タイガーはプロ入り後、マスターズ最年少優勝など一気にスターダムにのし上がり、ボールテストは限られた時間の中で濃密に行われた。

00〜01年のタイガーメジャー4連勝で、糸巻きボール時代に終止符!以来続く、ブリヂストン球への信頼

TOUR B X/XS

タイガーのボールへのこだわりは、「グリーン周りの性能と打感で、本人は『deep』と表現しているやわらかな打感や感触があること、ボールが食いついて低く出せることである。」これらを満たしたボールこそが、ブリヂストンスポーツ製のウレタンだった。

ブリヂストンスポーツがウレタンカバーの研究を開始したのは1997年頃。

1999年3月、タイガーのそれまでの使用ボールを入手し、4月にオレゴン州ポートランドにあるパンプキンリッジGCで初期条件を計測、5月にタイガーの自宅のあるフロリダのアイルワースCCで試作ボールテストを行った。

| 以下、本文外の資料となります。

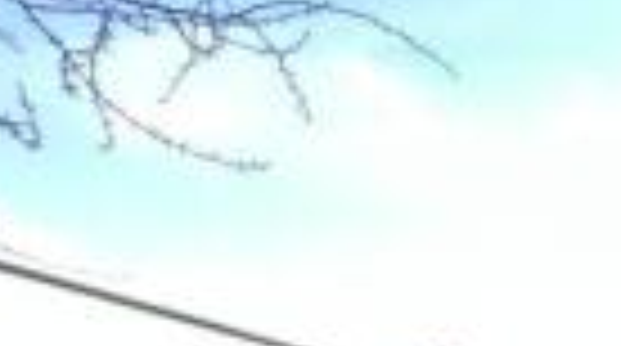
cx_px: 1253
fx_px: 986
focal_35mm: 60
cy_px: 730
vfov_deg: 15.2
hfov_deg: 19.1
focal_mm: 1.57
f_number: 1.8
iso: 40
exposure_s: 1/99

10月、12月、2000年4月とテストし、2000年5月に最終テストを行い、高評価を得た。

そしてついにその月に開催されたドイツ銀行-SAPオープン欧州TPCで初めて試合で使用。そのボールが、ナイキ「ツアーアキュラシーTW」である。

このボールで2000年6月全米オープン、7月全英オープン、8月全米プロ選手権、2001年4月マスターズとメジャー4連勝し、糸巻ボールの時代に終止符を打った。

開発陣によると、タイガーのボールへのこだわりは「グリーン周りの性能と打感で、本人は『deep』と表現しているやわらかな打感や感触があること、ボールが食いついて低く出せることである。」

「アイアンやドライバーの弾道がウィンドウの中に入る、そのウィンドウ(空中)に9つのエリアを設定しその中を通せるボールを求めている。」「パターに求める打感は『clicky』である。」

これらの要求を満たすべく、素材、構造、ディンプルなど何パターンも試作し、評価を繰り返していった。

ブリヂストンスポーツの技術

ボール開発の歴史まとめ

ボール開発の歴史をまとめたものがこちら。1999年には「フォーピース(ソリッド)」、2000年には「世界初ウレタンカバー3Pソリッドボール」の記述が確認できる。まさに現代のゴルフボール時代への変革を遂げた時期がここだ。

話を聞いた開発陣は、当時20〜30代の若手。若かったので当時は徹夜も平気で、開発に邁進して短期間でタイガーのボールを作り上げることができた。

ただ、ウレタンカバーの製造は難しく不良率が高く「会社を潰すのか」と言われたことを鮮明に覚えてるとのこと。

開発部門と生産部門が現場に張り付いて改良を繰り返し、生産を軌道に乗せていった。

現在でもまだウレタンは扱いづらい材料であることは変らない。当時は1.5mmのカバー厚さであったが、最新の「ツアーB」は0.8mm。

ナイキがゴルフ用品から撤退したのは2016年。タイガーは自ら市販ボールをすべてテストして、その中でブリヂストンの「ツアーB330S」を選んだ。

使用ボールをそれまでの糸巻からウレタンソリッドに変えさせるほどの技術があったからこそ、タイガーはブリヂストンのボールを選んだのである。